• **Excerpted records**:
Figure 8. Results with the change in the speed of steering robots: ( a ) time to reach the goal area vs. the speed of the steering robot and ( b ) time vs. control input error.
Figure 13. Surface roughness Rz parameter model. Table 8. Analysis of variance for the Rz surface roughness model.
---
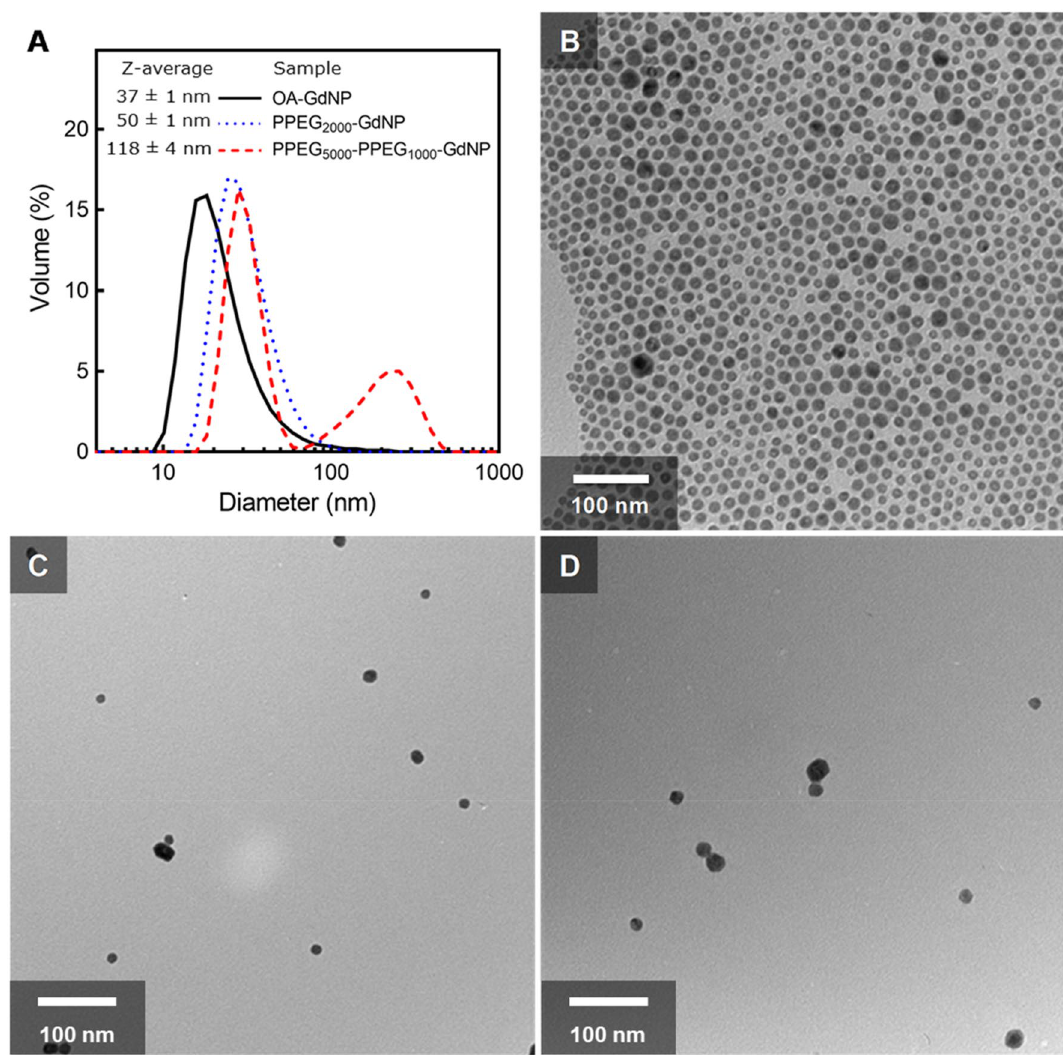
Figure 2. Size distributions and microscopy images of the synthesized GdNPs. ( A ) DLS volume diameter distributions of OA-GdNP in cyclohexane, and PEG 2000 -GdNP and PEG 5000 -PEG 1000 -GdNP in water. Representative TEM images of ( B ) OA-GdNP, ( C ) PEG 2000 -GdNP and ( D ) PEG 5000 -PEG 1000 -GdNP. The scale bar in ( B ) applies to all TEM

• **Exercise brief**: Exact duplication is required for the lines above, from the line that contains "Figure 8. Results" to the line that contains "Figure 13. Surface", inclusive; omit all others.

• **Answer space**:
Figure 8. Results with the change in the speed of steering robots: ( a ) time to reach the goal area vs. the speed of the steering robot and ( b ) time vs. control input error.
Figure 13. Surface roughness Rz parameter model. Table 8. Analysis of variance for the Rz surface roughness model.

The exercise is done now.